Des traces de perturbateurs endocriniens, des polluants qui perturbent le système hormonal, ont été retrouvées chez quasiment toutes les femmes enceintes au cours d'une étude de Santé Publique France publiée mercredi, la première de cette ampleur qui a porté sur plus de 4.000 femmes. La concentration de ces substances était toutefois en légère baisse par rapport à des études antérieures, une évolution qui peut s'expliquer par les mesures de restriction et d'interdiction prises ces dernières années, estime l'agence française de santé publique.

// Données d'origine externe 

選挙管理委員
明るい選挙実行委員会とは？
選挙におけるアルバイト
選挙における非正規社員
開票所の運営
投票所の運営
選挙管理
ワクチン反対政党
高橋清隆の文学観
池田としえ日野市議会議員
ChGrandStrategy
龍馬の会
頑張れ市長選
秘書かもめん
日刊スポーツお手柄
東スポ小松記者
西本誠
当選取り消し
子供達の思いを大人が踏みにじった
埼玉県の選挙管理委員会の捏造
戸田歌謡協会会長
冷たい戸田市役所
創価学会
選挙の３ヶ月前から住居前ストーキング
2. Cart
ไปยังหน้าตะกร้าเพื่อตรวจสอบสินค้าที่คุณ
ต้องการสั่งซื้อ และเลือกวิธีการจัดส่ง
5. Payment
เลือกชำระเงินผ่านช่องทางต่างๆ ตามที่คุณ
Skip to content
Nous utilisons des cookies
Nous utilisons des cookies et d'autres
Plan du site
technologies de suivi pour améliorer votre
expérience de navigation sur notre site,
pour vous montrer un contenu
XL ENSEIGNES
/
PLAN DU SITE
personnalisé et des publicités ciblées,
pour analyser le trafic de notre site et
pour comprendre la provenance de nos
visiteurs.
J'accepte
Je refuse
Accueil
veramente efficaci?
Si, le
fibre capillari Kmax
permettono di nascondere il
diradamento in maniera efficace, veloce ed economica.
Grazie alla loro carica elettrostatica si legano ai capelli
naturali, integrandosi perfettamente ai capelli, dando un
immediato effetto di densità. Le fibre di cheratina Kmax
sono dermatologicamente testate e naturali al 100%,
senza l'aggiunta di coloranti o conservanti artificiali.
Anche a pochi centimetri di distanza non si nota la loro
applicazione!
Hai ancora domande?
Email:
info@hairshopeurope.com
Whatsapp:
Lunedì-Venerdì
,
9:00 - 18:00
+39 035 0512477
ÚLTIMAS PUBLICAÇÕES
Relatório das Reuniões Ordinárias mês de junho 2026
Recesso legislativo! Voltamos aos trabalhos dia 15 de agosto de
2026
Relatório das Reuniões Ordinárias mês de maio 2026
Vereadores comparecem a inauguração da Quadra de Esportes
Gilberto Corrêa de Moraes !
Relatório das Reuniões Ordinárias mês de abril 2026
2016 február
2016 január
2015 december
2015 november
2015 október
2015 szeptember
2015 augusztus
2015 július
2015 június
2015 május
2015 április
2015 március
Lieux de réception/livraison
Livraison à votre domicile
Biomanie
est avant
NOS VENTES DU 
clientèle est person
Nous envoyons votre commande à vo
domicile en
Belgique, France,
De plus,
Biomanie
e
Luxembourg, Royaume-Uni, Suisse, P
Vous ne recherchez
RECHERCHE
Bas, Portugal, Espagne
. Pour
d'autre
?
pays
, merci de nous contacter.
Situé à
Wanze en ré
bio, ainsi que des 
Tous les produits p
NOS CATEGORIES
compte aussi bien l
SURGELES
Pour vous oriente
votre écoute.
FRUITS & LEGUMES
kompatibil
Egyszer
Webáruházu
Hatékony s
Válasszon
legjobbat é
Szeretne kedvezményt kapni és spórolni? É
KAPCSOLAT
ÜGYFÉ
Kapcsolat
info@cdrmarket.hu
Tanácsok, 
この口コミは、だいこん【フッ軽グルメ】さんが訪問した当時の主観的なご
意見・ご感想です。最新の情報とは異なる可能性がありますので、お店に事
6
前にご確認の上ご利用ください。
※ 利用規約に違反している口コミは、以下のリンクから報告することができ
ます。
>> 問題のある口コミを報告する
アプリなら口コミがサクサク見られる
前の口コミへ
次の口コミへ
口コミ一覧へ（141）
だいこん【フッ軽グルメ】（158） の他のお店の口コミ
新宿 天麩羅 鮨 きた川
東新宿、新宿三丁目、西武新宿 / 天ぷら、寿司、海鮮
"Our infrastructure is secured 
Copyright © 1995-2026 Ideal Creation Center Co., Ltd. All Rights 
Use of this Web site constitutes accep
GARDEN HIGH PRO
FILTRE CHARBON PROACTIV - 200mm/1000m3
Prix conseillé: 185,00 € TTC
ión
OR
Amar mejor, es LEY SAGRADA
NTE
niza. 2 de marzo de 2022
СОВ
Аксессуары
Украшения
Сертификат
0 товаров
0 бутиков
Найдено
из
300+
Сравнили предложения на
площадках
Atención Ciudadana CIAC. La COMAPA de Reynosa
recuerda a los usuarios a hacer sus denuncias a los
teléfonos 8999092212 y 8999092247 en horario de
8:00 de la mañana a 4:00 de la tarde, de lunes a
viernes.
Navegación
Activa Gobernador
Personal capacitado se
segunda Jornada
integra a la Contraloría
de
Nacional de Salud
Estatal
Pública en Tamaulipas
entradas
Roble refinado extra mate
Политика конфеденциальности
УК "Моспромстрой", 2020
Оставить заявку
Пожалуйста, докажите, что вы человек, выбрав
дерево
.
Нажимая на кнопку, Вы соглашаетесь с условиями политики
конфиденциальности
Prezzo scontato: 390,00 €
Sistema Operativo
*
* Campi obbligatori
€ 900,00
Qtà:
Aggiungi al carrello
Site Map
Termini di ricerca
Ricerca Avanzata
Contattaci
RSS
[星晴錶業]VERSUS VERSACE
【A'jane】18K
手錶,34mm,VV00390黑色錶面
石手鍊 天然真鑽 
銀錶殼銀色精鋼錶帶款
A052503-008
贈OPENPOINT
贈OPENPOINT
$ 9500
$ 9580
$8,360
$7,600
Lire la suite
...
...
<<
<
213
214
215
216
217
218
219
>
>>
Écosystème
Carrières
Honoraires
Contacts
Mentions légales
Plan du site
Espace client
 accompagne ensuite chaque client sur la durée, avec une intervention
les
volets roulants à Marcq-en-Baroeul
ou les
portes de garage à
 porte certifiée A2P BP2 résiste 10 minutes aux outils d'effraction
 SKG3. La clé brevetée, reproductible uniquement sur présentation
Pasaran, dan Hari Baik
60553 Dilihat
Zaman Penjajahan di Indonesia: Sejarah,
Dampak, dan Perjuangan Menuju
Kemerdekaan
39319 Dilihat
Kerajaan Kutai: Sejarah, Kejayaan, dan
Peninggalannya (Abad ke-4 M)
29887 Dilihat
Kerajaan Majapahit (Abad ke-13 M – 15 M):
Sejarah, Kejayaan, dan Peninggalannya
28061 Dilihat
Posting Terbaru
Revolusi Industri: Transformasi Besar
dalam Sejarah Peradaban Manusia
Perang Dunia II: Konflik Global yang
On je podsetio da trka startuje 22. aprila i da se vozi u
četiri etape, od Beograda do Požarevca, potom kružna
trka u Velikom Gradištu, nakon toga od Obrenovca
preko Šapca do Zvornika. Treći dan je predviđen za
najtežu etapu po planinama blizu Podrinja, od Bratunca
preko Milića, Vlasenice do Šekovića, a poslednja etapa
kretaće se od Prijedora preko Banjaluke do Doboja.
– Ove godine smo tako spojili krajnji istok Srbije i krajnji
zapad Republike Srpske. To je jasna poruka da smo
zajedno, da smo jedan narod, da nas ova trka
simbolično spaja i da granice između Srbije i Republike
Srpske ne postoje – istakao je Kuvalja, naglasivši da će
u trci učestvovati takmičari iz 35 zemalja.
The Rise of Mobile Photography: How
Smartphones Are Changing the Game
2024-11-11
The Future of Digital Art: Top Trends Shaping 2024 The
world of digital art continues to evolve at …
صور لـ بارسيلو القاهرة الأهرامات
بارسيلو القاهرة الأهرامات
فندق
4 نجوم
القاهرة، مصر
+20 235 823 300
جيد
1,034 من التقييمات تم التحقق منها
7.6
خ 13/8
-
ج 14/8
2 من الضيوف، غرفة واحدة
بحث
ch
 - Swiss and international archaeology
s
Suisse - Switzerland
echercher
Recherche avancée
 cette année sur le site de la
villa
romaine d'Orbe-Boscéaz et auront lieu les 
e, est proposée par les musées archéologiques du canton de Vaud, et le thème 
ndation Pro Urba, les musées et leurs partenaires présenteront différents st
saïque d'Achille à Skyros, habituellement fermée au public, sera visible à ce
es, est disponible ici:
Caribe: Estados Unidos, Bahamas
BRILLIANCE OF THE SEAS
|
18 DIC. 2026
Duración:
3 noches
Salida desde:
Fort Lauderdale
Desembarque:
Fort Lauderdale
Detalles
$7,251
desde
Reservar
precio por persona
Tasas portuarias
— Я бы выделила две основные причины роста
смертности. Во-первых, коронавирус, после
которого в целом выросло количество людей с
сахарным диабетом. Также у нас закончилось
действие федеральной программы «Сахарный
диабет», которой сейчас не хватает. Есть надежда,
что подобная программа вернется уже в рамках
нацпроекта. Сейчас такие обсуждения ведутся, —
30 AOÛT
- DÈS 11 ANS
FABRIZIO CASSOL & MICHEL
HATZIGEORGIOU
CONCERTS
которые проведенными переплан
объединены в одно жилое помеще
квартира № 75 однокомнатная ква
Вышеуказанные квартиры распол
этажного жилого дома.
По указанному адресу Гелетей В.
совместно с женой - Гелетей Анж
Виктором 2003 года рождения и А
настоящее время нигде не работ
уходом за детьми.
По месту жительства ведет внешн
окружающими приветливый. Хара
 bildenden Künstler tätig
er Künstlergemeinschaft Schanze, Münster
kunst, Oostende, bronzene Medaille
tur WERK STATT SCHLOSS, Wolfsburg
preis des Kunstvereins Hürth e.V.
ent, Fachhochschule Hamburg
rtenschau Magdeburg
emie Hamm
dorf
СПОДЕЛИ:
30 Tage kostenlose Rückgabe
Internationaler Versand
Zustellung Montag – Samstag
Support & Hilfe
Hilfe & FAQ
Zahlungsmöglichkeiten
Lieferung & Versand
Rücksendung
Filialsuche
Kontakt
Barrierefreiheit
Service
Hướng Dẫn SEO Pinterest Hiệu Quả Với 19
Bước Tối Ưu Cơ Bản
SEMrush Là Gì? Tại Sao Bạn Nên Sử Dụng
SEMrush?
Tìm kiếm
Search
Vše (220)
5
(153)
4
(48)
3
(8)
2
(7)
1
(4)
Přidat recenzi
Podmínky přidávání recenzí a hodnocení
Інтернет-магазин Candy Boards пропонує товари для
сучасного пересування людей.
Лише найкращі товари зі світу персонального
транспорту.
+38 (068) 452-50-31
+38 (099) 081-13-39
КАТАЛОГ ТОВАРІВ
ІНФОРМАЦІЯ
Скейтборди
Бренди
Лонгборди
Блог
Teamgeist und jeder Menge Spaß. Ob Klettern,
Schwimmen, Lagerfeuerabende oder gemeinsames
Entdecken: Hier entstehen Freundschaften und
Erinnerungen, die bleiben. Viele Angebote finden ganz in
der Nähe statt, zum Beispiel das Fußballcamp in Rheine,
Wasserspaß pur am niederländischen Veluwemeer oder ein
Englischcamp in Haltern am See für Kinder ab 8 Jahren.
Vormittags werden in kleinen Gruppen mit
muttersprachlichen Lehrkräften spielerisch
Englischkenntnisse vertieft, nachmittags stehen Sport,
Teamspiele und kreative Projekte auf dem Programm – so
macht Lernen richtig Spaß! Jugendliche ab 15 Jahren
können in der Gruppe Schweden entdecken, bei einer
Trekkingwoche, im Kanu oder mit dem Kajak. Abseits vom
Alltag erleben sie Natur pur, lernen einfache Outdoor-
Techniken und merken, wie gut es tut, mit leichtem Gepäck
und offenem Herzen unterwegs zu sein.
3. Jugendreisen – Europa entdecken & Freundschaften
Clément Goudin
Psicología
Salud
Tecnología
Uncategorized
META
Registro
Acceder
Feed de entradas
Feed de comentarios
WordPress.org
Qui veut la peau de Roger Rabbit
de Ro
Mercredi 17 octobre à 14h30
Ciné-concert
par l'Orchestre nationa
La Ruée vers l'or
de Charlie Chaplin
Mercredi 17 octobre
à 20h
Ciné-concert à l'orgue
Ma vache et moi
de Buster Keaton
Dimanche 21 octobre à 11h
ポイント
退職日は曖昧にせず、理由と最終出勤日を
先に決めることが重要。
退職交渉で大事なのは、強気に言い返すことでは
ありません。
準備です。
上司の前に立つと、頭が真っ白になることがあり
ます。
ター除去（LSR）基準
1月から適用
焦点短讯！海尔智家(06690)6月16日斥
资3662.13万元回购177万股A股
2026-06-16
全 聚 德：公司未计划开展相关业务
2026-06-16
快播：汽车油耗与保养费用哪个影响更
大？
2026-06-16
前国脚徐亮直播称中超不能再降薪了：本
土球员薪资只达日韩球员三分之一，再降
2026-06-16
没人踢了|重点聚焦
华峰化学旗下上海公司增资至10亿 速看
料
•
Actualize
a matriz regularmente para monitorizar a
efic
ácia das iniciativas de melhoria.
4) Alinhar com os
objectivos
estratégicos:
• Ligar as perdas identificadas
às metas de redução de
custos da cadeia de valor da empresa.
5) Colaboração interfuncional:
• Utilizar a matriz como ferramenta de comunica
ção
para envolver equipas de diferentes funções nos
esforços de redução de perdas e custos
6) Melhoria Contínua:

Des substances "cancérigènes avérés ou suspectés". "Le bisphénol A, les phtalates, les pyréthrinoïdes (famille d'insecticides), les dioxines, les furanes, les PCB, les retardateurs de flamme et les composés perfluorés sont mesurés à des niveaux de concentrations quantifiables chez près de la totalité des femmes enceintes", explique l'agence, mandatée par le ministère de la Santé pour réaliser cette étude. Ces substances "sont des perturbateurs endocriniens" (des substances étrangères à l'organisme qui imitent les hormones naturelles ou interfèrent avec le système hormonal) et "pour certains, des cancérigènes avérés ou suspectés", rappelle Santé Publique France.
Des répercussions sur la grossesse ? Les femmes enceintes constituent une population particulièrement sensible car "l'exposition prénatale à ces polluants est soupçonnée d'avoir des répercussions sur la grossesse (prématurité, malformations congénitales, diminution du poids de naissance) ainsi que sur le développement et la santé ultérieure de l'enfant (atteintes du système reproducteur, du métabolisme, du développement psychomoteur et intellectuel et augmentation du risque de cancers)", ajoute l'organisme public.
Bisphénol A retrouvé chez 70% des femmes. L'agence a testé la présence de ces substances dans l'urine de plus de 4.000 femmes ayant accouché en 2011 en France métropolitaine. Elle a ensuite dosé leur concentration sur un panel allant de 208 à 1.764 femmes selon les molécules. Le bisphénol A, utilisé dans la fabrication de certains plastiques et résines et partiellement interdit en France depuis 2010, a ainsi été retrouvé chez plus de 70% des femmes. Et la quasi totalité - 99,6% - présente des traces de phtalates, qui entrent dans la composition de nombreux produits de consommation courante (emballages alimentaires, produits cosmétiques, produits d'entretien, peintures…).
La totalité des 208 femmes testées pour les dioxines, les furanes et les polychlorobiphényles (PCB) présentait "un niveau de concentration quantifiable pour au moins une de ces substances". Ces composants chimiques aujourd'hui interdits persistent très longtemps dans l'environnement et s'accumulent dans les tissus de ceux qui les ingèrent, en particulier les poissons. "Les concentrations mesurées (...) sont généralement légèrement inférieures à celles observées dans les études antérieures françaises et étrangères", souligne toutefois Santé Publique France. Selon elle, ces diminutions "pourraient s'expliquer en partie par la mise en place de réglementations (atrazine, dioxines, furanes) et par des réductions d'usages liées aux évolutions industrielles (bisphénol A, certains phtalates et pesticides organophosphorés)".